まず、アイソメトリック化したい図形を用意します。
星形、四角形、ハート、角丸四角形など、好きな形で試すことができます。最初は星形や四角形のように、形の変化が分かりやすい図形を使うと練習しやすいです。
図形を作るときは、線幅や塗りをあとから調整できるように、元の図形をコピーして残しておくと安心です。
次に、図形の縦方向を縮めます。
アイソメトリック風に見せるには、図形をそのまま回転するだけではなく、少し高さをつぶしてから角度をつけると自然に見えます。
今回のように、縦方向を50%に縮小すると、図形が少し平たくなり、斜めから見たような印象に近づきます。
この数値は絶対ではありません。作りたい見た目によって、50%より少し高めにしたり、低めにしたりして調整できます。
次に、水平方向に角度をつけます。
アイソメトリック表現では、左右方向に斜めの流れを作ることで、奥行きがあるように見せます。今回のように、シアーや変形機能を使って角度をつけると、平面の図形が斜めに倒れたような見え方になります。
このとき、角度のプラス・マイナスを変えると、傾きの向きも変わります。右向きの面を作りたいのか、左向きの面を作りたいのかによって、数値を調整します。
最後に、図形を回転して向きを整えます。
回転を加えることで、アイソメトリック風の斜めの面として見えやすくなります。複数の図形を組み合わせる場合は、同じ角度でそろえると、全体に統一感が出ます。
たとえば、星形・四角形・ハートなどを同じルールで変形すると、同じ世界観のパーツとして並べやすくなります。

拡大縮小ツール、または、変形ツールで調整できます

シアーツールや変形ツールで調整できます


回転ツールや変形ツールで調整できます


線で構成された図の場合は、大きく歪んで見えるのでアウトライン化する前の線の状態で変形させることがおすすめ。

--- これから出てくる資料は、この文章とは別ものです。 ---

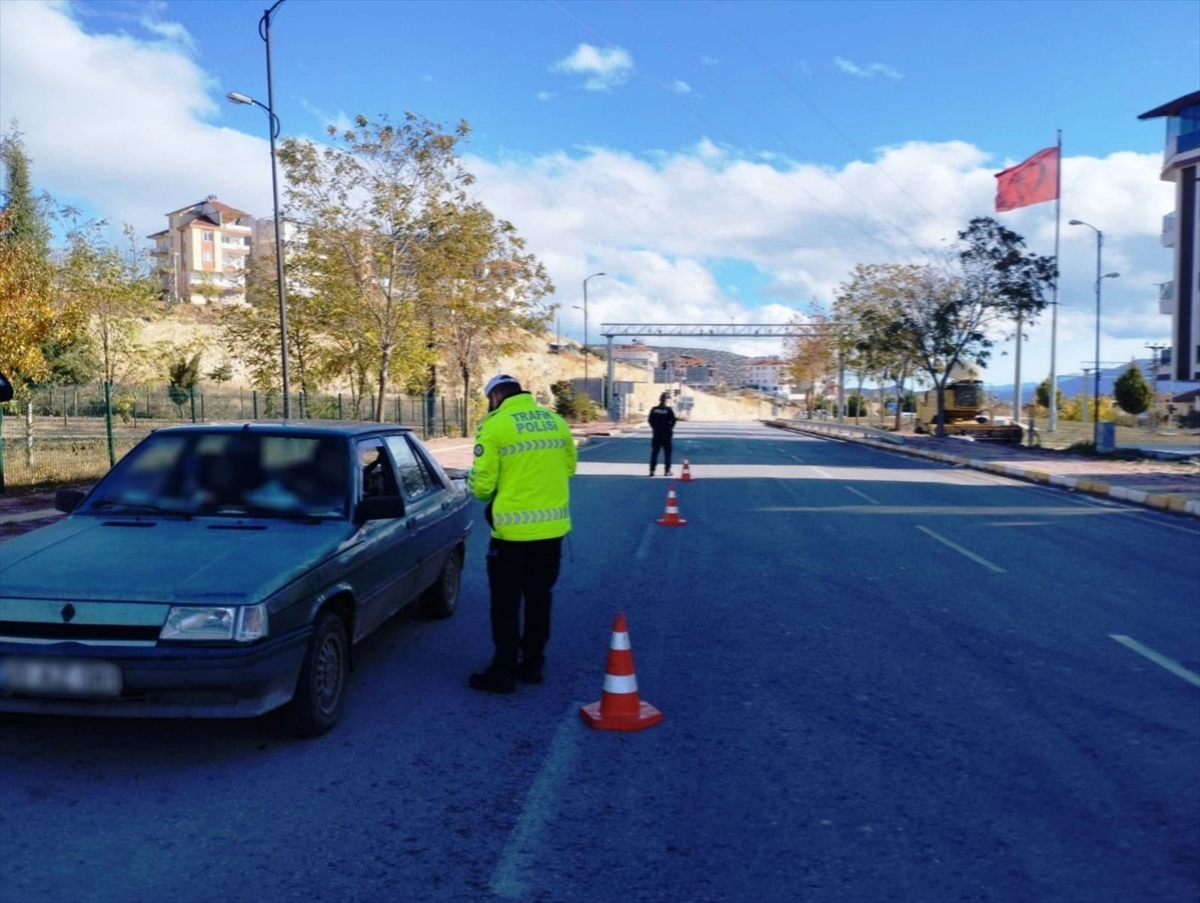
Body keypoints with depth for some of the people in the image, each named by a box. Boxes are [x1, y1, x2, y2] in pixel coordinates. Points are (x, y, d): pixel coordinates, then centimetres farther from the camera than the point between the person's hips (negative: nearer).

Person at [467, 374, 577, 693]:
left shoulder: (494, 426, -10)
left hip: (513, 527, -5)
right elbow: (569, 466, 13)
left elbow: (483, 483, -10)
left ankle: (504, 671, 14)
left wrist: (478, 490, 12)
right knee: (539, 597, 17)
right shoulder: (556, 421, 6)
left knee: (506, 601, 8)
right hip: (553, 524, 5)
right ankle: (532, 663, 27)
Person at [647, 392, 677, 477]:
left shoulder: (654, 409, -1)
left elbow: (650, 420, -1)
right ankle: (667, 471, 3)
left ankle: (652, 470, 4)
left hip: (656, 434, 3)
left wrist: (655, 427, 11)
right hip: (666, 434, -2)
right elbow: (673, 421, -10)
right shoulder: (668, 409, -9)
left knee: (654, 453, 7)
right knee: (667, 453, 5)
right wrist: (669, 428, 6)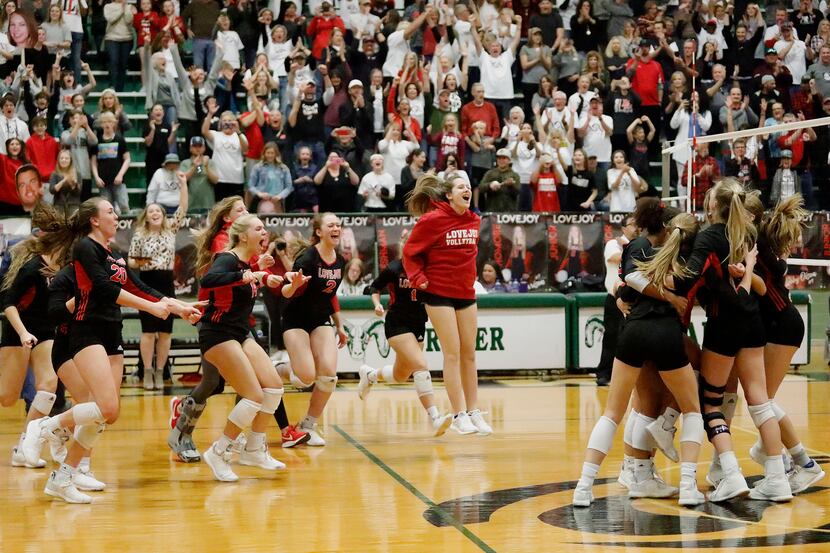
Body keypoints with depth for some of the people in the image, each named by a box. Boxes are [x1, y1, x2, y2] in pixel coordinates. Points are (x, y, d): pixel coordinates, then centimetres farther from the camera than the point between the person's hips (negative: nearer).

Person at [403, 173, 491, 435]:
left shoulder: (474, 220, 6)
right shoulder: (432, 220, -12)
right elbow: (410, 252, -6)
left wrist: (470, 276, 13)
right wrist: (418, 278, -15)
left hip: (466, 292, 6)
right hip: (439, 293, -6)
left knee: (469, 354, 8)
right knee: (453, 353, -6)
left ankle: (474, 412, 15)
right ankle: (459, 414, 0)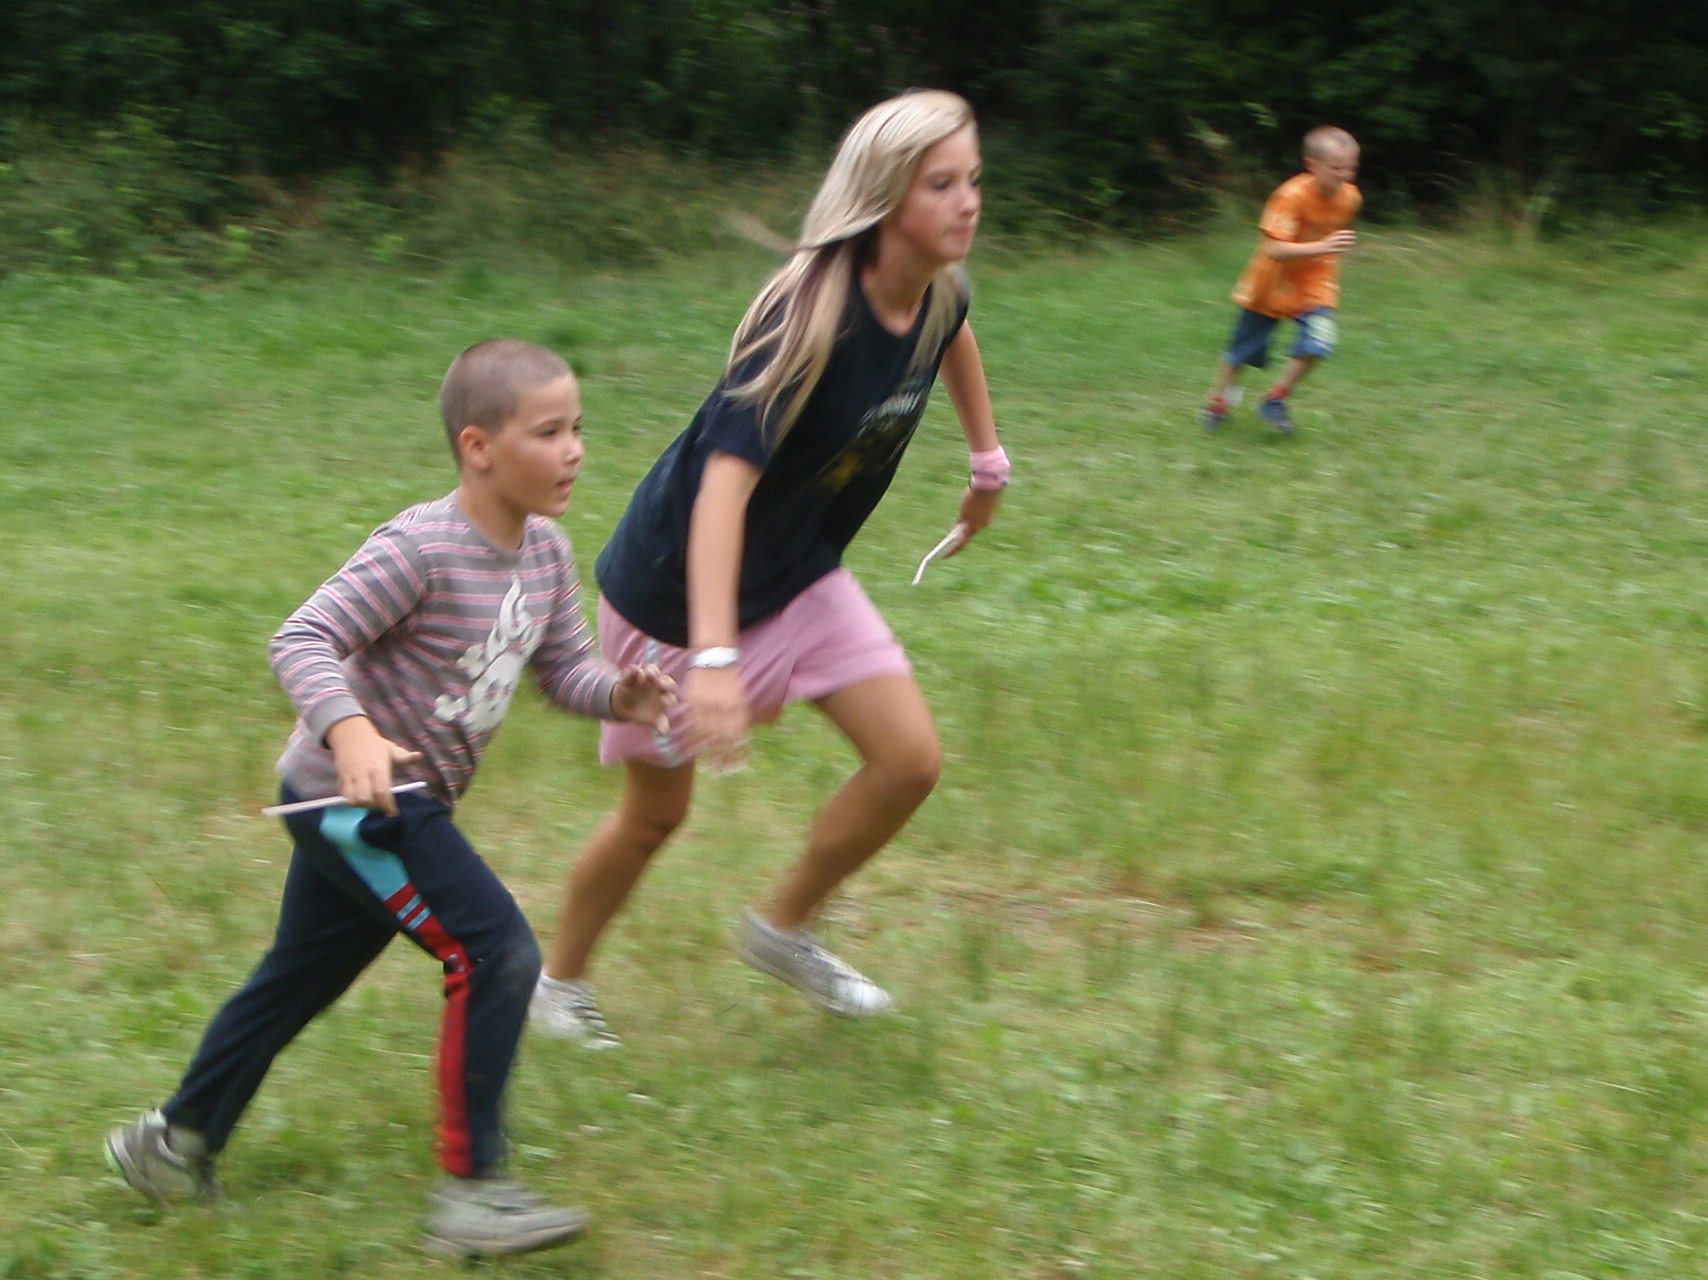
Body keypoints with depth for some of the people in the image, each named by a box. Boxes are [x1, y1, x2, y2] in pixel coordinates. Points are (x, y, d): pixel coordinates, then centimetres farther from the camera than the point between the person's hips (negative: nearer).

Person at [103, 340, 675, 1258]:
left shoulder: (544, 551, 1)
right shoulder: (420, 549, -24)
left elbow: (565, 666, 7)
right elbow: (303, 640, -27)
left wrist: (618, 696, -14)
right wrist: (349, 729, -44)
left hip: (400, 806, 9)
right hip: (349, 800, -9)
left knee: (299, 977, 21)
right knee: (495, 953, -16)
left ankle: (175, 1143, 38)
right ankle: (469, 1192, -8)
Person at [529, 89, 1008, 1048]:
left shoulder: (937, 294, -9)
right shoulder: (811, 314, -32)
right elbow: (726, 478, -42)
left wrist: (988, 456, 25)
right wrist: (713, 657, -51)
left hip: (797, 573, 7)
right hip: (676, 585, -7)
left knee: (911, 757, -5)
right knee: (657, 814, 7)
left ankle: (786, 931, 18)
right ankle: (560, 979, 33)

Adobe Illustratorでアイソメトリック図法を作る最大のメリットは、数値で正確にコントロールできることです。
- 角度(30°)を正確に指定できる
- シアー(傾斜)で簡単に変形できる
- パスとして編集可能
そのため、デザインの再現性が高く、プロダクトデザインやUI素材として使いやすいのがポイントです。
アイソメトリック図法には、基本的なルールがあります。
- X軸・Y軸をそれぞれ30度で傾ける
- Z軸は垂直(そのまま)
- サイズは遠近で変えない
このルールを守ることで、自然で美しいアイソメトリック表現になります。
ももっぺがアイソメトリック図形を作ってみて感じたのは、難しそうに見えても、基本は「縮小・傾き・回転」の組み合わせだということです。
3Dのような本格的な立体表現を作ろうとすると難しく感じますが、シンプルな図形を少し斜めにするだけでも、画面に奥行きが出ます。
特に、星形やハートのような図形をアイソメトリック風にすると、普通に置くよりも少し動きが出て、装飾パーツとして使いやすいです。
最初から完璧な立体図を作ろうとせず、まずは小さなアイコンや背景パーツから試してみるのが良いと感じました。
Illustratorでは、基本図形を変形することで、アイソメトリック風の図形を作ることができます。
アイソメトリック図形は、立体感や奥行きを出したいときに便利です。Webサイトの説明図、資料の挿絵、記事のサムネイル、バナーの装飾など、さまざまな場面で活用できます。
作り方のポイントは、図形をそのまま回転するのではなく、縦方向の縮小、傾き、回転を組み合わせることです。最初は星形や四角形など、シンプルな図形から試すと分かりやすいです。
ももっぺは、アイソメトリック図形は「難しい立体表現」ではなく、平面のデザインに少し奥行きを足すための便利な表現だと感じました。記事内の図解やサムネイルに取り入れると、デザインに少し立体感を出せそうです。